我有我的脚本来监视一些Facebook页面。自 Facebook API 于 2019 年 9 月 4 日禁止页面公共访问权限以来。我需要通过 xpath 方法解析内容。
每个Facebook帖子都由div[contains(@class,"userContentWrapper")]
包装。我想一个接一个地循环发布以找到所需的数据。
我不知道为什么$message = $post->findvalue('//div[@data-testid="post_message"]//p');
在每个帖子的<p>
显示所有文本。
use LWP::UserAgent;
$ua = new LWP::UserAgent;
$request = new HTTP::Request;
$request->url('https://www.facebook.com/pg/FIFA/posts/');
$request->method('GET');
$request->header('User-Agent' => 'Mozilla/5.0 Chrome/71.0.3578.98 Safari/537.36');
$response = $ua->request($request);
open(HTM, ">zzz.htm");
print HTM $response->content;
close(HTM);
use HTML::TreeBuilder::XPath;
$tree = HTML::TreeBuilder::XPath->new_from_content($response->content);
$posts = $tree->findnodes('//div[contains(@class,"userContentWrapper")]');
for my $post (@{$posts})
{
$id = $post->findnodes('//div[@data-testid="story-subtitle"]/@id');
$id = $id->[0]->getValue;
print "id = $idnn";
$object_id = $post->findnodes('//div[@data-testid="story-subtitle"]//a/@href');
$object_id = 'https://www.facebook.com' . $object_id->[0]->getValue;
print "object_id = $object_idnn";
$message = $post->findvalue('//div[@data-testid="post_message"]//p');
# $message = $message->[0]->getValue;
print "$messagenn";
$ajaxify = $post->findnodes('//div[@class="mtm"]//a/@ajaxify');
$ajaxify = $ajaxify->[0]->getValue;
print "ajaxify = $ajaxifynn";
$ploi = $post->findnodes('//div[@class="mtm"]//a/@data-ploi');
$ploi = $ploi->[0]->getValue;
print "ploi = $ploinn";
# $plsi = $post->findnodes('//div[@class="mtm"]//a/@data-plsi');
# $plsi = $plsi->[0]->getValue;
# print "plsi = $plsinn";
$href = $post->findnodes('//div[@class="mtm"]//a/@href');
$href = 'https://www.facebook.com' . $href->[0]->getValue;
print "href = $hrefnn";
print "---------------------------------------------------------nn";
}
该帖子不清楚,似乎包含多个问题。

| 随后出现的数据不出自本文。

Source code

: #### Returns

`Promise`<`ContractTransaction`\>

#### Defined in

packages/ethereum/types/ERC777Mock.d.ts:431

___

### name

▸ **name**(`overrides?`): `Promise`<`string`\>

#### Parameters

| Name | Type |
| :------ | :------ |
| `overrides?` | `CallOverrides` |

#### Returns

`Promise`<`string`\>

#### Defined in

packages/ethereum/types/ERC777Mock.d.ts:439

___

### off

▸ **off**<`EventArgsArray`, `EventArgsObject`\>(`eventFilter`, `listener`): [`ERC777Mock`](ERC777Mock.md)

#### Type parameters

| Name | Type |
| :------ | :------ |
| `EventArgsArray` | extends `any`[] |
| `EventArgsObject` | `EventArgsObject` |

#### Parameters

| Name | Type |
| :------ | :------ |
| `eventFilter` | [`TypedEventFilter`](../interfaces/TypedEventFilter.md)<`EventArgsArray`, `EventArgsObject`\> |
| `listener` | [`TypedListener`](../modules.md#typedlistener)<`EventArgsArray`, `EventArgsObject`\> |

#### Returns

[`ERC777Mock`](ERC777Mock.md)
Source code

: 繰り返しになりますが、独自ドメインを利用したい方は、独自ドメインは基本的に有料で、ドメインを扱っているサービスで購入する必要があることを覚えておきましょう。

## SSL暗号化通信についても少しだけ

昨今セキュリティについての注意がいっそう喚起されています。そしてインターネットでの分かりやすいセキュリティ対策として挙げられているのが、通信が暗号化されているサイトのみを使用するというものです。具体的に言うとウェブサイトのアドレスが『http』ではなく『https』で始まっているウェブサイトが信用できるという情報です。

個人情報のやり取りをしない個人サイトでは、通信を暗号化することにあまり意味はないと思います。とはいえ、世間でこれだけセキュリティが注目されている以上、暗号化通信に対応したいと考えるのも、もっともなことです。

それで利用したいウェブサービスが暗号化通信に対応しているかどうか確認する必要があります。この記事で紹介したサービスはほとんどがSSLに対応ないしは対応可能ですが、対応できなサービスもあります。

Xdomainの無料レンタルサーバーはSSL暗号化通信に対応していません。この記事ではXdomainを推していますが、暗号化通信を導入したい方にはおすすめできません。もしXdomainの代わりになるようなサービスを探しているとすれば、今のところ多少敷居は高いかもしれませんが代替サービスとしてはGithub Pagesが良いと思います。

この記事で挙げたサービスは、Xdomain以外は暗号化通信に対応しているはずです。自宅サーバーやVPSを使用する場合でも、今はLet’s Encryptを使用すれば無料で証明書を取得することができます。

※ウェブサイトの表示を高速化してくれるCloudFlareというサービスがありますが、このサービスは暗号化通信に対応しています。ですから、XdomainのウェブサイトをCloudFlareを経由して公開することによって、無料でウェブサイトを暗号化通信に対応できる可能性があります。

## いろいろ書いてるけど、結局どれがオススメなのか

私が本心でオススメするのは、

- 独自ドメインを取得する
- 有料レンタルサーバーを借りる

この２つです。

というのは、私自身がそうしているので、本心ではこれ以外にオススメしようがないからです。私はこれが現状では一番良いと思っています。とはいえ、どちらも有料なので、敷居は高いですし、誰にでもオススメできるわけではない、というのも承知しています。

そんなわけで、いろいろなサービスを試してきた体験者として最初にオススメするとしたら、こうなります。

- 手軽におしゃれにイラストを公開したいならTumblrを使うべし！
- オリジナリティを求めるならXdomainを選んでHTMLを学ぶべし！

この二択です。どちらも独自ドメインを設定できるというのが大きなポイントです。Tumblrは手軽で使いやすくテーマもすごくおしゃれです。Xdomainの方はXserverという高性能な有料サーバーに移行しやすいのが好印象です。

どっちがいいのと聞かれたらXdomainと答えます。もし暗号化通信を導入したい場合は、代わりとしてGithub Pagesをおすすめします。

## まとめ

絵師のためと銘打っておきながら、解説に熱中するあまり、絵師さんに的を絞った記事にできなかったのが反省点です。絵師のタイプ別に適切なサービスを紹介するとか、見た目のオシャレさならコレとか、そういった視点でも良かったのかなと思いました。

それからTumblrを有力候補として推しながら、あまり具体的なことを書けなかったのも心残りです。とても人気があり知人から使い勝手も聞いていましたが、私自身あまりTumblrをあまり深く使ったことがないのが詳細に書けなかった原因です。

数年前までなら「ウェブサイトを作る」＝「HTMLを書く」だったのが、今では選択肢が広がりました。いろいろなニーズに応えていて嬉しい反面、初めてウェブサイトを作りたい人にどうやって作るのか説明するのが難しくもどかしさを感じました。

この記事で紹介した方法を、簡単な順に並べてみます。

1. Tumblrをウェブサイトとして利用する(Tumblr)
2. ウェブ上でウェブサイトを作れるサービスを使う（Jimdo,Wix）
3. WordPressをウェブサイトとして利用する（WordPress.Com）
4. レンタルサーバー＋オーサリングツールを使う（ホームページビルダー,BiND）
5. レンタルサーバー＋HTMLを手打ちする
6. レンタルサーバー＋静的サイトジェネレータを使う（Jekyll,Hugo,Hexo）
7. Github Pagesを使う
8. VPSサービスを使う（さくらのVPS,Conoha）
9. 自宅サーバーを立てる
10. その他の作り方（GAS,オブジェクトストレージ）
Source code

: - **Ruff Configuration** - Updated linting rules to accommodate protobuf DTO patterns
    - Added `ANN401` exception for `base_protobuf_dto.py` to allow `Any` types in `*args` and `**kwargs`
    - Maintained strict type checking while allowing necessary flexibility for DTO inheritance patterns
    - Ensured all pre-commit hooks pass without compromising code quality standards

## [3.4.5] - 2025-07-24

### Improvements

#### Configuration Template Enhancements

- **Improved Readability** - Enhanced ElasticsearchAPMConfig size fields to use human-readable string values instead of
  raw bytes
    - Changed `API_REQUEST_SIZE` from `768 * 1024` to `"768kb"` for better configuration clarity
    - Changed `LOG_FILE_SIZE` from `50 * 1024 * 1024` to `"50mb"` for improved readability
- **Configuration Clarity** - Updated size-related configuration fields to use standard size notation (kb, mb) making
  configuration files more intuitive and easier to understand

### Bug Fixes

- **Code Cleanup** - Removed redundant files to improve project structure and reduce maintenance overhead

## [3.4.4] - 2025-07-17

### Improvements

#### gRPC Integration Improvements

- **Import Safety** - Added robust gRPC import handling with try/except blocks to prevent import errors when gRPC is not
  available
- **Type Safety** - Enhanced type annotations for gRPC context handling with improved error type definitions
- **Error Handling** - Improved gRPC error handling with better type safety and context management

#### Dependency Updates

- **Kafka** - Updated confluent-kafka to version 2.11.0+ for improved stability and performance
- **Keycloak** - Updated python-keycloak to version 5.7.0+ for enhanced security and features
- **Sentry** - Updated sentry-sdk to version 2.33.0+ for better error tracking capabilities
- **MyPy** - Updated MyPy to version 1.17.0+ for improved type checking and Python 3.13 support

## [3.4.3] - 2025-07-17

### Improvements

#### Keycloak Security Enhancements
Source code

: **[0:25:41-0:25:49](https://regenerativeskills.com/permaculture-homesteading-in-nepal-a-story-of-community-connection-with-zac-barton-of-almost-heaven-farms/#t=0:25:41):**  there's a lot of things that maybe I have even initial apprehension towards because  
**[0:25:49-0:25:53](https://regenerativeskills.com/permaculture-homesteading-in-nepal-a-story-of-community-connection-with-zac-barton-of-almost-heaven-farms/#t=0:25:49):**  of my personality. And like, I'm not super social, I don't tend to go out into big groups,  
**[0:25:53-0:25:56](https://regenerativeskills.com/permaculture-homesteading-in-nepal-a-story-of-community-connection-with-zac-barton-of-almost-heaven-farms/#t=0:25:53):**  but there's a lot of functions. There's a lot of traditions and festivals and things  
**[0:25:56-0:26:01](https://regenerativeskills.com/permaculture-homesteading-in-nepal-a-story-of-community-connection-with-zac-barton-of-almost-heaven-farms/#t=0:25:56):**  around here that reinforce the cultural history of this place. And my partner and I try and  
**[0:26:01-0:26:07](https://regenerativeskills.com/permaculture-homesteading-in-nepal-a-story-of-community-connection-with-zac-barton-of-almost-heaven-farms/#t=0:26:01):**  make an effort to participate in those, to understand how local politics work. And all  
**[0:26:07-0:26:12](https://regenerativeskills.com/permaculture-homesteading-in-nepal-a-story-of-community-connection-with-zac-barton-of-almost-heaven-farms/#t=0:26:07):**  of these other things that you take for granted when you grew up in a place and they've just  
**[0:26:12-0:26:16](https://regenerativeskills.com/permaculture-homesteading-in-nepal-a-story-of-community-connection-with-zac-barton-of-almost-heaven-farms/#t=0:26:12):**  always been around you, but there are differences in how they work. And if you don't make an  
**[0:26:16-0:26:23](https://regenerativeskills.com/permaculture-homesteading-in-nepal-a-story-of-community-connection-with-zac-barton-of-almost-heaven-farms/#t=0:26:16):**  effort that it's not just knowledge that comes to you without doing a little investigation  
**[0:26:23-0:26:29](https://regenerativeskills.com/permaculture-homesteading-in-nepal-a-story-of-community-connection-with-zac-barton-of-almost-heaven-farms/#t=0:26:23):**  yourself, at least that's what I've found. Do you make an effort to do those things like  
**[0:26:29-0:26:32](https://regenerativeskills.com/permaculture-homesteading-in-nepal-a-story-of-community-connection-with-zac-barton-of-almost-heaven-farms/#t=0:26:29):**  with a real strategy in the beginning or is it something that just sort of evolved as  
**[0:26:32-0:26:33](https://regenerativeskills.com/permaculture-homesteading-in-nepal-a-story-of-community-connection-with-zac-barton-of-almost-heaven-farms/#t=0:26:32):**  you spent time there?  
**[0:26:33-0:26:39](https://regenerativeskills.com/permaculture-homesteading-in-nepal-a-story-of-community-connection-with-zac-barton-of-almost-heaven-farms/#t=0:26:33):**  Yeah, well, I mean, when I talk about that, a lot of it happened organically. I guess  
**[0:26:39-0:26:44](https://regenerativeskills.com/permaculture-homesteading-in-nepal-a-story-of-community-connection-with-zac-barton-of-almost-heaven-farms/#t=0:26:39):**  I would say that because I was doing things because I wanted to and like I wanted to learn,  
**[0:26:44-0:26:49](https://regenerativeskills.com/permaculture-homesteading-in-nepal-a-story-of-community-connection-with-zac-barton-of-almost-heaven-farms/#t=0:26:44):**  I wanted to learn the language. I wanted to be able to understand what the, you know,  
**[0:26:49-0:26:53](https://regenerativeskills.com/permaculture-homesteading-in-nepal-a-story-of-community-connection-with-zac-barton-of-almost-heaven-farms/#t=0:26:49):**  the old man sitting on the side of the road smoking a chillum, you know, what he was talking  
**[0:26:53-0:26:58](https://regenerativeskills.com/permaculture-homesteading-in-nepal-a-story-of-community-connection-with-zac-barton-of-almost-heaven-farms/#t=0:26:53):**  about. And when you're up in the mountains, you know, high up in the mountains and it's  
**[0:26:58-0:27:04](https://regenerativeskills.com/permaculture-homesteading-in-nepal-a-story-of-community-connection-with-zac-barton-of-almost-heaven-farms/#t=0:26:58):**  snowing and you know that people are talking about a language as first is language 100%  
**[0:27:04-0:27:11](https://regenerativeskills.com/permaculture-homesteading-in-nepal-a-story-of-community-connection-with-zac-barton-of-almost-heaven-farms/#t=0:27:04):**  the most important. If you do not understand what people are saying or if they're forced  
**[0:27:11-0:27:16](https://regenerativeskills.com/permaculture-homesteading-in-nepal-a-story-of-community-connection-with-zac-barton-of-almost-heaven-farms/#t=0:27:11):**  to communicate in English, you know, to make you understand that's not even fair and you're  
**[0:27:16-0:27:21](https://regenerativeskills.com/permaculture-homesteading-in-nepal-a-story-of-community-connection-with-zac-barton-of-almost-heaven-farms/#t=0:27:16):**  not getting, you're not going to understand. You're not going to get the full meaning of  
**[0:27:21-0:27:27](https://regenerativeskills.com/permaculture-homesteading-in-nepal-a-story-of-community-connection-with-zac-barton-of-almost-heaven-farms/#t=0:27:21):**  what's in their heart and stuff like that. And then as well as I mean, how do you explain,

这需要修复,但与此同时,我将解决以下问题:
我想一个接一个地循环发布以找到所需的数据。
From HTML::TreeBuilder::XPath,
查找节点 ($path(
返回由
$path
找到的节点的列表。在标量上下文中返回一个Tree::XPathEngine::NodeSet
对象。
From Tree::XPathEngine::NodeSet,
get_nodelist((
返回节点列表。请参阅 Tree::XPathEngine::XMLParser 了解节点的格式。
所以
my @posts = $tree->findnodes('...');
for my $post (@posts) { ... }
或
my $posts = $tree->findnodes('...');
for my $post ($posts->get_nodelist()) { ... }
任何其他问题应作为单独的问题发布。